Fibroblast infiltration was significantly associated with metastatic disease in PTEN loss patients (HR = 2.43 [1.58-3.73], p-value < 0.001), but not in PTEN intact patients (HR = 0.97 [0.58-1.6], p-value = 0.89, interaction p-value = 0.006). A PTEN loss/fibroblast infiltration patient subtype (PTEN loss/fibroblast high) was significantly associated with metastatic disease (HR = 4.1 [1.75-9.61]) in comparison to the other generated subtypes (p-value < 0.001, Figure 1).
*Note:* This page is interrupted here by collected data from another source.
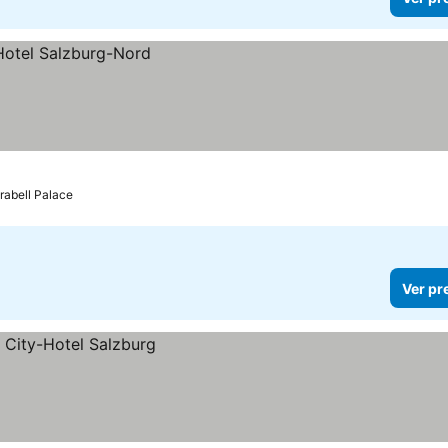
rabell Palace
Ver pr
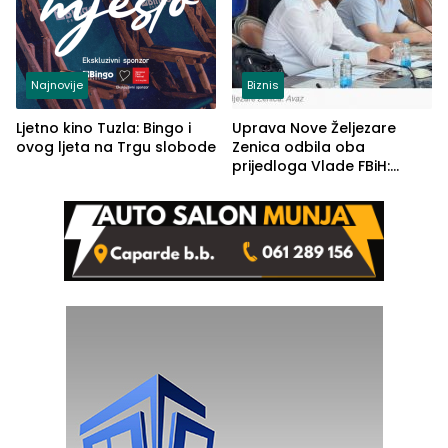
Najnovije
Biznis
Ljetno kino Tuzla: Bingo i
Uprava Nove Željezare
ovog ljeta na Trgu slobode
Zenica odbila oba
prijedloga Vlade FBiH:
Ustrajni da je stečaj jedino
rješenje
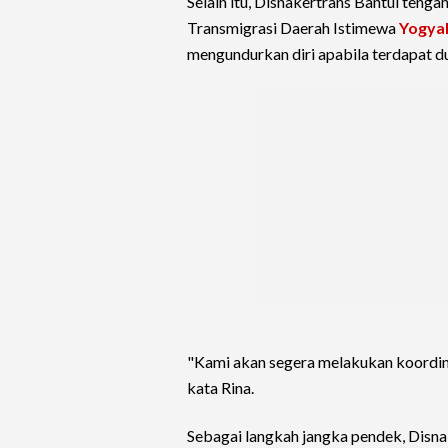
Selain itu, Disnakertrans Bantul teng
Transmigrasi Daerah Istimewa
Yogya
mengundurkan diri apabila terdapat d
"Kami akan segera melakukan koordina
kata Rina.
Sebagai langkah jangka pendek, Disn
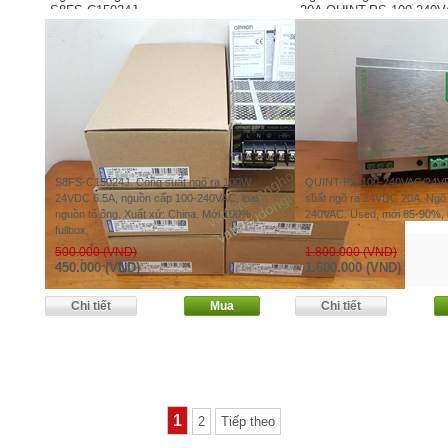
S8FS-C15024J
20A QUINT-PS-100-240V
S8FS-C15024J. Công suất ngõ ra 100W
QUINT-PS-100-240VAC/24VD
24VDC 6.5A, nguồn cấp 100-240VAC, loại
suất ngõ ra 24VDC 20A. Ngõ
nguồn tổ ông. Xuất xứ: China. Mới 100%,
240VAC. Used, mới 85-90%, 
fullbox.
500.000 (VND)
1.800.000 (VND)
450.000 (VND)
1.600.000 (VND)
1
2
Tiếp theo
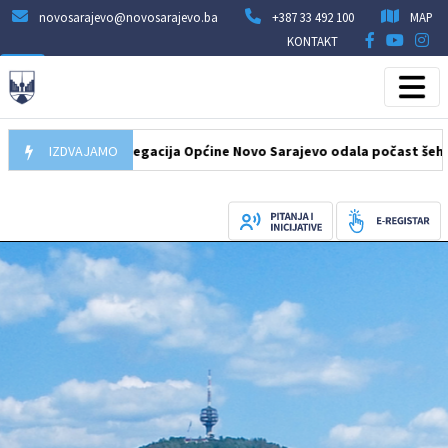
novosarajevo@novosarajevo.ba
+387 33 492 100
MAP
KONTAKT
7.08.2026
IZDVAJAMO
Delegacija Općine Novo Sarajevo odala počast šehidima i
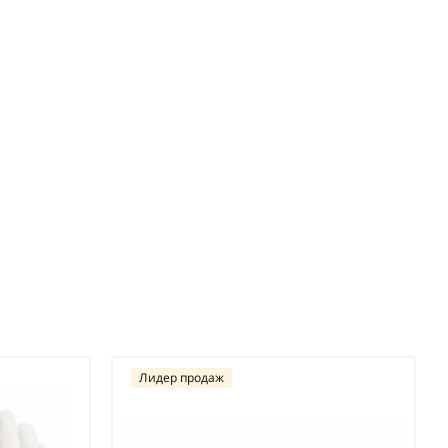
Лидер продаж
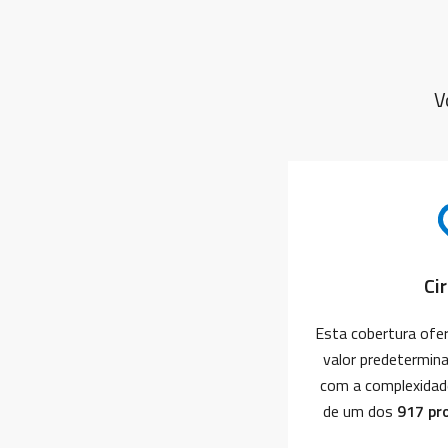
V
Ci
Esta cobertura of
valor predetermina
com a complexidade
de um dos
917 pr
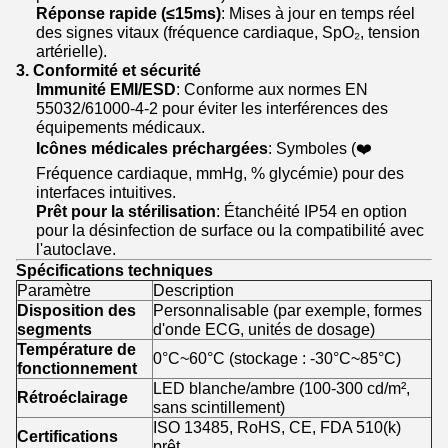
Réponse rapide (≤15ms)
: Mises à jour en temps réel
des signes vitaux (fréquence cardiaque, SpO₂, tension
artérielle).
3. Conformité et sécurité
Immunité EMI/ESD
: Conforme aux normes EN
55032/61000-4-2 pour éviter les interférences des
équipements médicaux.
Icônes médicales préchargées
: Symboles (❤️
Fréquence cardiaque, mmHg, % glycémie) pour des
interfaces intuitives.
Prêt pour la stérilisation
: Étanchéité IP54 en option
pour la désinfection de surface ou la compatibilité avec
l'autoclave.
Spécifications techniques
Paramètre
Description
Disposition des
Personnalisable (par exemple, formes
segments
d'onde ECG, unités de dosage)
Température de
0°C~60°C (stockage : -30°C~85°C)
fonctionnement
LED blanche/ambre (100-300 cd/m²,
Rétroéclairage
sans scintillement)
ISO 13485, RoHS, CE, FDA 510(k)
Certifications
prêt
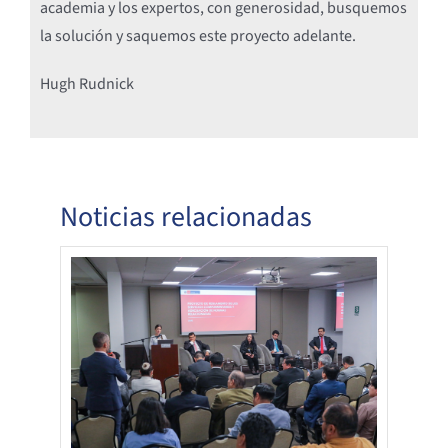
academia y los expertos, con generosidad, busquemos
la solución y saquemos este proyecto adelante.
Hugh Rudnick
Noticias relacionadas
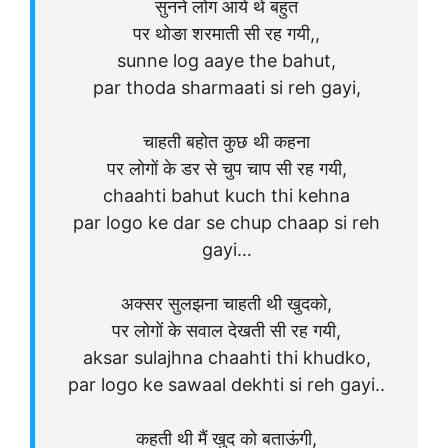
सुनने लोग आये थे बहुत
पर थोङा शरमाती सी रह गयी,,
sunne log aaye the bahut,
par thoda sharmaati si reh gayi,
चाहती बहोत कुछ थी कहना
पर लोगों के डर से चुप चाप सी रह गयी,
chaahti bahut kuch thi kehna
par logo ke dar se chup chaap si reh
gayi…
अक्सर सुलझना चाहती थी खुदको,
पर लोगों के सवाल देखती सी रह गयी,
aksar sulajhna chaahti thi khudko,
par logo ke sawaal dekhti si reh gayi..
कहती थी मैं खुद को बताऊंगी,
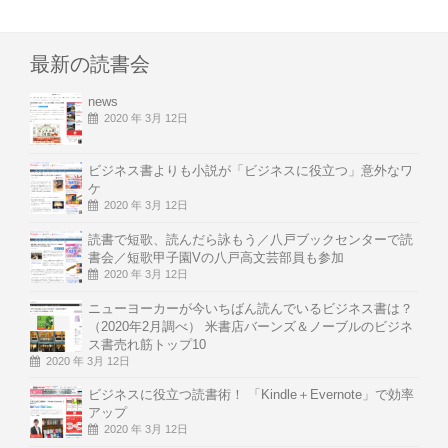
最新の読書会
news
2020 年 3月 12日
ビジネス書よりも小説が「ビジネスに役立つ」意外なワ
ケ
2020 年 3月 12日
読書で短歌、読んだら詠もう／八戸ブックセンターで読
書会／短歌甲子園Vの八戸高文芸部員も参加
2020 年 3月 12日
ニューヨーカーが今いちばん読んでいるビジネス書は？
（2020年2月調べ） 米書店バーンズ＆ノーブルのビジネ
ス書売れ筋トップ10
2020 年 3月 12日
ビジネスに役立つ読書術！ 「Kindle＋Evernote」で効率
アップ
2020 年 3月 12日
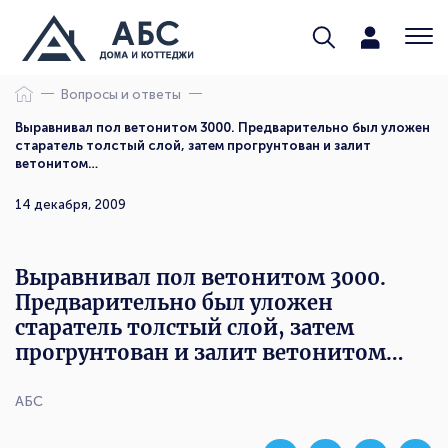
Вопросы и ответы
Выравнивал пол ветонитом 3000. Предварительно был уложен
старатель толстый слой, затем прогрунтован и залит
ветонитом…
14 декабря, 2009
Выравнивал пол ветонитом 3000.
Предварительно был уложен
старатель толстый слой, затем
прогрунтован и залит ветонитом…
АБС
The PTEN loss/fibroblast high patient subtype was significantly associated with metastatic disease (HR = 3.23 [1.3-8.04]) when compared to the other subtypes (p-value = 0.006) in the external validation cohort. Various CT-based radiomics features were identified for fibroblast infiltration (Figure 2), PTEN loss, and the PTEN loss/fibroblast high subtype.


Conclusion

To our knowledge, this is the first study to demonstrate the relationship between PTEN loss and fibroblast infiltration for disease progression in prostate cancer and identify their significantly correlated radiomics features. Biological signaling pathways identified for the novel PTEN loss with fibroblast infiltration patient subtype should inspire future work to determine targeted treatment strategies for these patients. The CT-based radiomics features identified should also inspire future work to determine their ability to identify patients at risk of future disease progression during their treatment planning in clinical practice.